It has a massage room, a sauna, a helicopter landing pad, a cinema, and gold-leaf fittings. Its name is Equanimity and it’s a $250 million souvenir of a quickly unraveling multibillion-dollar Malaysian corruption scandal. Now, the 300-foot super-luxury yacht has sailed back to Malaysia, docking at the country’s Port Klang Tuesday (August 7).
It’s the latest 1MDB win for the new Malaysian government elected in May and headed by 93-year-old prime minister Mahathir Mohamad, who has put his full weight behind the investigation and prosecution of a corruption scandal dating back to 2009. That was the year former prime minister Najib Razak oversaw the establishment of 1Malaysia Development Bhd., a state fund that was supposed to attract investment and help Malaysia develop. Instead, billions of dollars were siphoned away from it and squandered on art, real estate, diamonds, and the movie rights to something called Dumb and Dumber To.

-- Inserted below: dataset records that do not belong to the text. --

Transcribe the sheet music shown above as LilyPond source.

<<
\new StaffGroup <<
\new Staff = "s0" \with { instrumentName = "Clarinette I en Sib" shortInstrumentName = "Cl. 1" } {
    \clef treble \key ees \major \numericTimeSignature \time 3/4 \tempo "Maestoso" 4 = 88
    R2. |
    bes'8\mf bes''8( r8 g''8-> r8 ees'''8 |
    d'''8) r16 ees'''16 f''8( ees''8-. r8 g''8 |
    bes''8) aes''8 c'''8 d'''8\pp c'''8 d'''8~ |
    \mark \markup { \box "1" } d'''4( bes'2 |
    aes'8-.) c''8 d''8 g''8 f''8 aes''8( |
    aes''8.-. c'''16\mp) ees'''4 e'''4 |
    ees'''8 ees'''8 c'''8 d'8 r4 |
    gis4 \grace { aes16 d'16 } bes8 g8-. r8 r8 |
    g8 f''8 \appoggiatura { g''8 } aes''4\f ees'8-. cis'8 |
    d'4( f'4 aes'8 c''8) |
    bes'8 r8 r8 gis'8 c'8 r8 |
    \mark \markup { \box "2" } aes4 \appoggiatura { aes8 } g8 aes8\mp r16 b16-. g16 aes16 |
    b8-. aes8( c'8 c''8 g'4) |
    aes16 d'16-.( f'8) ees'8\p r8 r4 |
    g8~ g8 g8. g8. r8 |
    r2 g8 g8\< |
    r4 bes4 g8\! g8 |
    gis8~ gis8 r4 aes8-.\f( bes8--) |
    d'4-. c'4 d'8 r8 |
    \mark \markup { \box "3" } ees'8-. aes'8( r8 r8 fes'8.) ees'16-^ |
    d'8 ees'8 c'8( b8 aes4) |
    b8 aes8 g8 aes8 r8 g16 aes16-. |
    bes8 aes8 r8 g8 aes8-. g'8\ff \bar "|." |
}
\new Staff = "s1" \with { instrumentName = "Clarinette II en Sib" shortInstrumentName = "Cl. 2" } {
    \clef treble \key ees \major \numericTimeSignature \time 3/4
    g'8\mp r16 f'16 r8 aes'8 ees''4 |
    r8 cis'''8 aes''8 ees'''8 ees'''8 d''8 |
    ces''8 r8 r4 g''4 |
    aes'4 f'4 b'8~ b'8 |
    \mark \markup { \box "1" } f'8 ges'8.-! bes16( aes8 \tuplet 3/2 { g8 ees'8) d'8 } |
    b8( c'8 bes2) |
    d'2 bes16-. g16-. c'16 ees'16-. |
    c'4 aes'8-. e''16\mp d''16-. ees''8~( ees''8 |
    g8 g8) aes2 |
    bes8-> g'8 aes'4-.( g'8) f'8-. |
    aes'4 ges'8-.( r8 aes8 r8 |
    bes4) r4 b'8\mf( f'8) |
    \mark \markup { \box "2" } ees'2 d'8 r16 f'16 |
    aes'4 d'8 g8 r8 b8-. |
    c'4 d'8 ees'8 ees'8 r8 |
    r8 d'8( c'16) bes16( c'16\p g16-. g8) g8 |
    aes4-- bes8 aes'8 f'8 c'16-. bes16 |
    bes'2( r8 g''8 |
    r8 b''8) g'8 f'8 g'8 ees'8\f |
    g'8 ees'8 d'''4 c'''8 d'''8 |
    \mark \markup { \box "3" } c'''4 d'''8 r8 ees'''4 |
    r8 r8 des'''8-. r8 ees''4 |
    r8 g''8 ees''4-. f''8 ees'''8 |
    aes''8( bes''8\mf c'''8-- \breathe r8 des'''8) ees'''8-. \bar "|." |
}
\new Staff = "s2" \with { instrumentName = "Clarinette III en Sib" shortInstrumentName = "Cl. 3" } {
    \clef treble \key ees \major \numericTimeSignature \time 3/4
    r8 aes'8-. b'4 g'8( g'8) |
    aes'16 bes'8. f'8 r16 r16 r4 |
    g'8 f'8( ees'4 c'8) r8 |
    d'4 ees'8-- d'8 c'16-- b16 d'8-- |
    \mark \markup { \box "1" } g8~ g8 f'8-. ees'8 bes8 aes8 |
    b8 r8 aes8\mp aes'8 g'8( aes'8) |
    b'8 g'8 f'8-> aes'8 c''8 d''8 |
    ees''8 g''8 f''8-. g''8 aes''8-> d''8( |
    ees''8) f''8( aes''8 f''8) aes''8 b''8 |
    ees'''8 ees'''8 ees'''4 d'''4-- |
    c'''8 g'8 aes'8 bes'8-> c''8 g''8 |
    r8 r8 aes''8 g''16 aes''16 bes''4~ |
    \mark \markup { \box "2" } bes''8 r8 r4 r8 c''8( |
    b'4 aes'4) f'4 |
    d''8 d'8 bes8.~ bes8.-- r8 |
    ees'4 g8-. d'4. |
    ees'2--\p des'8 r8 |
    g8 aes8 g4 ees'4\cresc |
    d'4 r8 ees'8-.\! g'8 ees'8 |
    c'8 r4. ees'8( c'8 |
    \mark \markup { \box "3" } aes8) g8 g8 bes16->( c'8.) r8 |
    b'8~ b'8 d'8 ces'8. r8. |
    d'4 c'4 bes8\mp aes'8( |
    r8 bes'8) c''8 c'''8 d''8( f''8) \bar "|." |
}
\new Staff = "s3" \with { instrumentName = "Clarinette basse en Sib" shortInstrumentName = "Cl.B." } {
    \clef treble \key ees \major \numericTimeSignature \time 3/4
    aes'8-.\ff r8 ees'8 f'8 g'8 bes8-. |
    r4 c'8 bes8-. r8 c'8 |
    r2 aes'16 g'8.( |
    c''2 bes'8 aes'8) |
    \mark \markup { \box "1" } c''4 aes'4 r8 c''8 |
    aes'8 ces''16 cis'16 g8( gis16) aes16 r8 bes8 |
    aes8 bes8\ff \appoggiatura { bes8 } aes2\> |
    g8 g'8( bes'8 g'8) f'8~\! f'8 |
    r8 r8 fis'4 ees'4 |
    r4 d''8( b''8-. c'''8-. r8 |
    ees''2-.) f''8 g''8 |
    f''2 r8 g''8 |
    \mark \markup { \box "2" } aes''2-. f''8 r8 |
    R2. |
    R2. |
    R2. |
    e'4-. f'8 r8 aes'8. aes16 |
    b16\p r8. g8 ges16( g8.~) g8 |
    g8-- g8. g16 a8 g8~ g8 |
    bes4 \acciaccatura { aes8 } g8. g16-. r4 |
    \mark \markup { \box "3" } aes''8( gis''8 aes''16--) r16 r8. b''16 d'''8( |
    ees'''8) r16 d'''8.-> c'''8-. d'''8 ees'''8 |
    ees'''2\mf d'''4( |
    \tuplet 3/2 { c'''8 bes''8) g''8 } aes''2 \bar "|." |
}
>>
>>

Soon after the election, Najib, Mahathir’s one-time protegé, was arrested and charged with criminal breach of trust. Najib has denied any wrongdoing, as has the fund.
The return of the yacht comes after the US Justice Department, which has also been investigating 1MDB, last June filed a forfeiture petition (pdf, p. 2) for the yacht, and for a long list of other assets linked to the 1MDB corruption scandal. US prosecutors alleged that it was purchased by mysterious financier Jho Low in an intricate series of transactions with $250 million in laundered funds. Mr. Low, whom investigators believe orchestrated the corruption at the state fund, couldn’t be reached for comment.
According to the Justice Department, Low and his family members flew to the shipyard of Rotterdam-based shipbuilder Oceanco, which built the yacht, for a tour in September 2013. Later, $250 million made its way into a Cayman Islands bank account in four stages between January and June 2014. The ship was built in 2014.
In February, the Equanimity was seized by Indonesian authorities as it sailed to Bali. On Monday, Mahathir thanked Indonesia’s president on Facebook for returning the yacht to Malaysia. Authorities are now expected to take inventory, open it for public viewing, and then sell it off. The US Justice Department has sought to put its own efforts to seize the yacht on hold in the meantime.
Some of the ill-gotten gains purchased with 1MDB funds can never be recovered—for example, the millions of dollars spent on champagne for the celebrities and financiers Low cultivated. But the Equanimity is hopefully just one of many assets that will eventually make their way back to Malaysia.
Update: The story has been updated to note the yacht’s arrival in Malaysia.